Second, the focus of the conflict could be shifted from East/West
to North/South, emphasizing the instability of the third-world
nations as a threat to our national security. Third, despite earlier
reluctance the strategy of low-intensity conflict could be exploited.
p61
Michael Levine, a former Drug Enforcement Agency (DEA) undercover
agent:
The only thing we know with certainty, is that the Drug War
is not for real. The drug economy in the United States is as much
as $200 billion a year, and it is being used to finance political
operations." U.S. foreign policy uses the so-called drug
war as a over to expand greatly its military presence in Latin
America and ... there are friendly ties between U.S. covert operations
and international drug traffickers.
p63
General A. M. Gray, Commandant of the Marine Corps, in March,
1990:
The underdeveloped world's growing dissatisfaction over the
gap between rich and poor nations will create a fertile breeding
ground for insurgencies. These insurgencies have the potential
to jeopardize regional stability and our access to vital economic
and military resources. This situation will become critical as
our Nation and allies and potential adversaries become more and
more dependent on these strategic resources. If we are to have
stability in these regions, maintain access to their resources,
protect our citizens abroad, defend our vital installations, and
deter conflict, we must maintain within our active force structure
a credible military power projection capability with the flexibility
to respond to conflict across the spectrum of violence throughout
the globe.
p64
General A. M. Gray, Commandant of the Marine Corps, in March,
1990:
Our superpower political and military status is dependent
' upon our ability to maintain the economic base derived from
our ability to compete in established and developing economic
markets throughout the world.
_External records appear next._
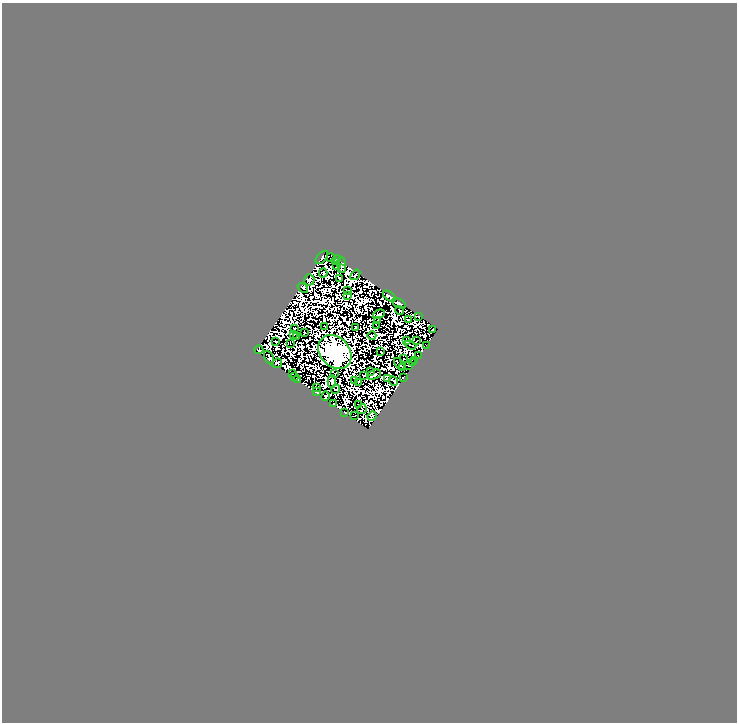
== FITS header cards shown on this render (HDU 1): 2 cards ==
NAXIS1  =                  735
NAXIS2  =                  720

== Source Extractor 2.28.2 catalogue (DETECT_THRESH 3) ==
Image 735 x 720 px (HDU 1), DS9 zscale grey, 1 PNG px = 1 image px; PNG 739 x 724 px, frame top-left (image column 1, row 720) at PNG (2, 3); each listed source drawn as its Kron ellipse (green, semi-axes under 4 px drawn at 4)
Background 0.027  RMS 5.4e-06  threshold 1.62e-05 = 3 sigma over >= 5 px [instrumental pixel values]
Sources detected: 153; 83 with non-positive FLUX_AUTO (blend fragments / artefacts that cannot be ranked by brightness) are neither listed nor drawn; the other 70 listed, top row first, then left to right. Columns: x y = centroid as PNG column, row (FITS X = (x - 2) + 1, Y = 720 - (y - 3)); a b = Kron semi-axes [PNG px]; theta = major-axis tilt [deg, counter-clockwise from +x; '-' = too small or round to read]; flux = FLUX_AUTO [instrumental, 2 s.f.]
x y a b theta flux
322 257 8 4 47 0.9
331 258 4 2 - 0.25
336 260 5 2 - 0.45
337 265 3 2 - 0.69
342 265 8 3 -85 0.78
341 269 4 3 - 0.007
323 273 4 3 - 0.37
355 275 6 2 53 0.2
339 278 3 2 - 0.62
309 280 6 5 - 0.71
303 288 6 3 -39 0.83
347 290 4 2 - 0.014
348 295 2 2 - 0.17
389 296 7 3 -37 1.3
399 303 8 4 -25 0.76
400 310 4 2 - 0.084
379 314 6 3 29 0.054
419 316 3 2 - 0.64
408 319 3 2 - 0.23
378 320 2 2 - 0.38
376 325 3 2 - 0.5
325 326 3 2 - 0.57
355 327 2 2 - 0.5
294 328 3 2 - 0.28
433 329 3 2 - 0.81
304 333 3 2 - 0.7
294 334 2 2 - 0.29
372 335 4 3 - 0.44
297 336 3 2 - 0.19
276 341 3 2 - 0.32
407 341 3 3 - 0.21
417 341 3 2 - 0.34
290 344 3 2 - 0.059
411 345 6 2 -21 0.6
426 345 2 2 - 0.26
259 350 4 2 - 0.26
335 352 19 14 -48 1900
381 352 3 2 - 0.33
418 356 3 2 - 0.48
269 357 7 4 -64 0.36
404 359 3 2 - 0.083
415 360 3 2 - 0.38
277 363 5 4 - 0.038
413 363 3 2 - 0.26
399 364 7 2 -48 0.87
408 365 2 2 - 0.16
403 367 3 2 - 0.23
370 371 3 2 - 0.33
292 373 3 2 - 0.16
335 373 4 2 - 0.14
374 374 7 4 24 8.4
363 375 3 2 - 0.38
295 377 3 2 - 0.2
387 378 4 2 - 0.46
403 378 2 2 - 0.21
298 379 3 3 - 0.72
354 380 3 2 - 0.087
393 381 5 2 - 1.5
332 382 6 4 87 0.015
358 383 3 2 - 0.081
316 387 3 2 - 0.45
336 389 4 3 - 0.16
317 392 3 3 - 1.1
325 396 5 3 - 0.75
334 404 3 2 - 0.21
358 404 3 2 - 0.12
362 409 5 3 - 0.067
345 413 3 2 - 0.47
355 415 2 2 - 0.33
372 416 5 3 - 0.85
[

If we are to maintain this status,
we must have unimpeded access to these markets and to the resources
needed to support our manufacturing requirements.
p68
Richard John Neuhaus, a supporter of the U.S. war against Nicaragua:
Washington believes that Nicaragua must serve as a warning
to the rest of Central America to never again challenge U.S. hegemony
because of the enormous economic and political costs. It's too
bad that the poor have to suffer, but historically the poor have
always suffered. Nicaragua must be a lesson to the others.
p69
In the post-Cold War period the United States faced a hidden struggle
that would determine the viability of its democracy. A peace dividend
and new world order based on nonmilitary forms of conflict resolution
threatened powerful interests. The military was seeking to create
a world in its own image. It placed at the center of this world
its own institutional privileges and those of the broader National
Security State Establishment. If the National Security Establishment
had its way, economic revitalization would give way to militarism.